Fascinating that Yossi Kreinin hates Boost libraries so much. I have had my share of problems with them (slooooooow compilation and horrible template compiler error messages, mainly), but the Boost.Spirit parser library turned out to have been a lifesaver. I needed to parse JSON in a C++ system, had Boost available, but could not realistically install any other external library dependencies. Well --- the TinyJSON (http://blog.beef.de/projects/tinyjson/) looks a little funky thanks to all the templates and operator overloading magic, but it works well and I dropped it into the system as a header file.

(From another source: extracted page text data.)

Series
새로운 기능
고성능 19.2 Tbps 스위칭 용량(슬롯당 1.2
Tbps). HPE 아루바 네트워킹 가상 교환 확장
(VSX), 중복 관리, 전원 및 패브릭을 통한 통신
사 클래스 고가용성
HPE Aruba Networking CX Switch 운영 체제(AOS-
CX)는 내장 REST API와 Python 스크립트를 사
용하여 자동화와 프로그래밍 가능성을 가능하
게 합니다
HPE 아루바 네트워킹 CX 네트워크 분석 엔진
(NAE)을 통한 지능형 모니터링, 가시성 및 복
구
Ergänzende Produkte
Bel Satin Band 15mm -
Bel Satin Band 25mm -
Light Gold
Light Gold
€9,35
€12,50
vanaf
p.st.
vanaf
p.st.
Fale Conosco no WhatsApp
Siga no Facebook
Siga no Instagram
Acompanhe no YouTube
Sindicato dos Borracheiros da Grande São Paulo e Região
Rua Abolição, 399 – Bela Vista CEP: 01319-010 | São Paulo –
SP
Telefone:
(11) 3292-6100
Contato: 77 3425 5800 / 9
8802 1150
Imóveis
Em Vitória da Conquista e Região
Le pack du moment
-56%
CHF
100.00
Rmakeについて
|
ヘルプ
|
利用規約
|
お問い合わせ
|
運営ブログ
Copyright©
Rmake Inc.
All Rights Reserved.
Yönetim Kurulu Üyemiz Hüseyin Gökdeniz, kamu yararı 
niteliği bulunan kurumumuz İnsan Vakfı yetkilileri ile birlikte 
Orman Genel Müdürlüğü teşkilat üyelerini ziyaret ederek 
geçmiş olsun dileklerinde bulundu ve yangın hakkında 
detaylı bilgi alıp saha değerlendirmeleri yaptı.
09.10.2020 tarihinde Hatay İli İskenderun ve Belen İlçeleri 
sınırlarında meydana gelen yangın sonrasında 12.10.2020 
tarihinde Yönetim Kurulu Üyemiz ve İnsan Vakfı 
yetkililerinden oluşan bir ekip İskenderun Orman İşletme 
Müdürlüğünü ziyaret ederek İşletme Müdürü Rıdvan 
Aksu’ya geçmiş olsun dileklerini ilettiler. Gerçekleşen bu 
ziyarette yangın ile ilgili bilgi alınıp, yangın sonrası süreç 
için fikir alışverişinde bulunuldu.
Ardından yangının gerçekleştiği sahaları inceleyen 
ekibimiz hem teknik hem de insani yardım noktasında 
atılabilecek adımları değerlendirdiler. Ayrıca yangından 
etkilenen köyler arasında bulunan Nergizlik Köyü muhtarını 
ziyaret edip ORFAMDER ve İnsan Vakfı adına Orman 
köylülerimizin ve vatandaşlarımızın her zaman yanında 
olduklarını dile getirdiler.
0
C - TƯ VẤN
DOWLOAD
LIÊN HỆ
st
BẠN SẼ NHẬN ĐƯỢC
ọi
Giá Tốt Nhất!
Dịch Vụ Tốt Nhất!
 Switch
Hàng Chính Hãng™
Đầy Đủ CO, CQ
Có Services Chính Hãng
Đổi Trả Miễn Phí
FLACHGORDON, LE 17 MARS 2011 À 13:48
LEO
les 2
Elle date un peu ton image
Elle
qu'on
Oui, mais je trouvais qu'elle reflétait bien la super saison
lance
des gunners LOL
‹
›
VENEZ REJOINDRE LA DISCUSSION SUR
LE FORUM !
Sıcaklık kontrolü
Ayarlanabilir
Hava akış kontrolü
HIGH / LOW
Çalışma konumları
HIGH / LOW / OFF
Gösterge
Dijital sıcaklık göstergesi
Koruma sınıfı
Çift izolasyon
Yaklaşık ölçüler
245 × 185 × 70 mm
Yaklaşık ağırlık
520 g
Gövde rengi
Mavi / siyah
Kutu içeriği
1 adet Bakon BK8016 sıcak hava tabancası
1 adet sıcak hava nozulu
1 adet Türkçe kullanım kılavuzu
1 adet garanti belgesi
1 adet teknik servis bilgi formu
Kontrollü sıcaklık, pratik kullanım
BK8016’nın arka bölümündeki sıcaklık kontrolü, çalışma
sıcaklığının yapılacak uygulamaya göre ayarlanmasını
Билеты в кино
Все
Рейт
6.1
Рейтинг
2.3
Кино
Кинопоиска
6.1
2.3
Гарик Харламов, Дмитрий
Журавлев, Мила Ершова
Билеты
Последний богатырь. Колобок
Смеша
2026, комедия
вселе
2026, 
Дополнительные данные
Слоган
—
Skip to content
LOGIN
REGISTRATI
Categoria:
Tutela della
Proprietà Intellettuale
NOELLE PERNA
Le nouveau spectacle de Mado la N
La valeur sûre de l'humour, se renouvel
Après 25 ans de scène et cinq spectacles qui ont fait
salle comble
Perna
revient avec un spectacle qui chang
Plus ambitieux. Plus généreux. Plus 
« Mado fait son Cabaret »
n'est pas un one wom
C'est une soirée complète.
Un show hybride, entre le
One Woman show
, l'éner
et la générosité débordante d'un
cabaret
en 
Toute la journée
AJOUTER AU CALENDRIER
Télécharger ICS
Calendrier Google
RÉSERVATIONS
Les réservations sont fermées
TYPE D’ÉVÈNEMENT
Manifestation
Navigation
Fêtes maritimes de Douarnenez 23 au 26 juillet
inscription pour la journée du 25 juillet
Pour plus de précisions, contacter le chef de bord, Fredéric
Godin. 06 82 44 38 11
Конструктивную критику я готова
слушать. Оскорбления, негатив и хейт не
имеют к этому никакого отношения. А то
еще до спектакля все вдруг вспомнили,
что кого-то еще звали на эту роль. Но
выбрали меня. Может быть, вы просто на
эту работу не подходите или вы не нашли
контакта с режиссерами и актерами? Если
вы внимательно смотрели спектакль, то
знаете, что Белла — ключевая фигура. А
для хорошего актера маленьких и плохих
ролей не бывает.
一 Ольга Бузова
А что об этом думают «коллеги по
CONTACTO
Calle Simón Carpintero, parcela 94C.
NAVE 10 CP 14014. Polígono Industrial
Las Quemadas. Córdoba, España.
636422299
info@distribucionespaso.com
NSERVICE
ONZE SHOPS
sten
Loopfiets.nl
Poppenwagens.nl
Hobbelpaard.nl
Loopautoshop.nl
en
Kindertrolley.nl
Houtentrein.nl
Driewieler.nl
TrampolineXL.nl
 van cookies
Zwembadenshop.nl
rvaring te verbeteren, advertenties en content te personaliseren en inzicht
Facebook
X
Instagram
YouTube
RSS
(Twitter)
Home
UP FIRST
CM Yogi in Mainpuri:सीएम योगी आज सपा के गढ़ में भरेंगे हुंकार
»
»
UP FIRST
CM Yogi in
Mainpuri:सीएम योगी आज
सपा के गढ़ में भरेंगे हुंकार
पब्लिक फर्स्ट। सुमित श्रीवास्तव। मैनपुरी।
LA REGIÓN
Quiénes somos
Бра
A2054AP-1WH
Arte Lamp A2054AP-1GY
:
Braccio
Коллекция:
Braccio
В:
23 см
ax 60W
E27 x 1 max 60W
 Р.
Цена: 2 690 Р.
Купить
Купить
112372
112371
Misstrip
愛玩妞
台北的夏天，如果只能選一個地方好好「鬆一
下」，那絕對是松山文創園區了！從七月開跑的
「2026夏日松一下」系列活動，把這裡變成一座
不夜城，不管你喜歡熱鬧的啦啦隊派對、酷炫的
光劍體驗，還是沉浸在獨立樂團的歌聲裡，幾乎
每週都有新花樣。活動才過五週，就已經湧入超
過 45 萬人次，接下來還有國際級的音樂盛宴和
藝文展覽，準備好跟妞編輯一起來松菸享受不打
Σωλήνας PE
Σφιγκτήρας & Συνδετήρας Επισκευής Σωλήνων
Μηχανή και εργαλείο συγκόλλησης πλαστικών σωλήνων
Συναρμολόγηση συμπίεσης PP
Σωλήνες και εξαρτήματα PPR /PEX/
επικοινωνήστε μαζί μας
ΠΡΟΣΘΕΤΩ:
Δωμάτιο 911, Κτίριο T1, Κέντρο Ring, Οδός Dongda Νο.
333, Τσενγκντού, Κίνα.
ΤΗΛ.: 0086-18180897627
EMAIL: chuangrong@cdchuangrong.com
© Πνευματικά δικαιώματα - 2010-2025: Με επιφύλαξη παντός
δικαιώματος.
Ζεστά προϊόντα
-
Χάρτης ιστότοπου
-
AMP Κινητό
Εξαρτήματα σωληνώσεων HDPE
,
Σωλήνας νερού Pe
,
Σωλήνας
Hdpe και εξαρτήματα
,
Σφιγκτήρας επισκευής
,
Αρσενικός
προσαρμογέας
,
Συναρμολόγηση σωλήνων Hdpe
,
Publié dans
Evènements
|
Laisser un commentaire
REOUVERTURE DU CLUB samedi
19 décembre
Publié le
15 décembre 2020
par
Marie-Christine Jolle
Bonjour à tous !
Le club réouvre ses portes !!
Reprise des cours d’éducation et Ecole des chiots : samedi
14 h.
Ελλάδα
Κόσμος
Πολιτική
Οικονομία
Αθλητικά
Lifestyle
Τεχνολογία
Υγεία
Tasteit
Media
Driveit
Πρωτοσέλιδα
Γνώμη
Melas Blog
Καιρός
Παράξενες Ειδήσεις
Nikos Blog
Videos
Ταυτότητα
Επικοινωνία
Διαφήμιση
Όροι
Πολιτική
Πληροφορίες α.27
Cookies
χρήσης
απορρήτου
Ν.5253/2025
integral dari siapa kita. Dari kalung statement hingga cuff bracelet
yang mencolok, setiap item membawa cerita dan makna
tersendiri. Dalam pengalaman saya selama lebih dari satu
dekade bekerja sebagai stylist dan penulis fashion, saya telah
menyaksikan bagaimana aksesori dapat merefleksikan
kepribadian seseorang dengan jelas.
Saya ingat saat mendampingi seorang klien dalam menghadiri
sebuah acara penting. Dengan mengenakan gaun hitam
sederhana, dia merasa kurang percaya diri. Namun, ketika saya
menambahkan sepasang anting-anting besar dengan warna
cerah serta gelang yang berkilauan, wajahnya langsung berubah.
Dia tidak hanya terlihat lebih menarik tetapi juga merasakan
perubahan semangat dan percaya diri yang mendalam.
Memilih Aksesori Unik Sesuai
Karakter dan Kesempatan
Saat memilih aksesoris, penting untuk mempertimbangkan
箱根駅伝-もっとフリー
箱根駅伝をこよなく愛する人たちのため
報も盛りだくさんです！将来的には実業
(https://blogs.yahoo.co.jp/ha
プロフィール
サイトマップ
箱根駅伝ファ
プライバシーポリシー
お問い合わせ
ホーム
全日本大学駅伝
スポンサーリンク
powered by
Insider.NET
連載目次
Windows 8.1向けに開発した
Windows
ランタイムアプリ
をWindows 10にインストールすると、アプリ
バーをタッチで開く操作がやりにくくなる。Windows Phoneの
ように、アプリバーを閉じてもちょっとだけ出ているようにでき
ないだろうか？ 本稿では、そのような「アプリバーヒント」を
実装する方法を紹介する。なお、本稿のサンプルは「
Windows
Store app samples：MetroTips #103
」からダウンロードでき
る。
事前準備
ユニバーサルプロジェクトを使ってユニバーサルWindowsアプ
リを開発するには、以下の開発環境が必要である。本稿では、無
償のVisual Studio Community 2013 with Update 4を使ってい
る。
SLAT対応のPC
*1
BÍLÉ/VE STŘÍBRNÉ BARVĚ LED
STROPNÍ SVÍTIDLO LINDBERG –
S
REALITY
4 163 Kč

Problem solved.
I'd make heavier use of Boost.Filesystem, too, but I'm stuck deploying with an older version of Boost which lacks a few essentials. I never understood the messiness of concatenating path strings by hand until I was forced to stop using os.path (Python) and java.io.File (Java, Clojure).
Templates taking too long to compile and producing ridiculous error messages is actually one of, if not the, major complaints Yossi has about C++, though. One of the rarely spoken of differences between C and C++ is that the latter has a ludicrously slower compile leg of the compile/edit/debug cycle, and once you start digging into it, the slowness of compilation is built into the language (basically, matching template specializations is computationally hard), and is not an artifact of so-called "poor implementations."
Oh, his Cardinal Programming Jokes have been here already, but thanks for reminding, this rare and awesome blog is somewhere between the worlds of technology and bed-time fiction.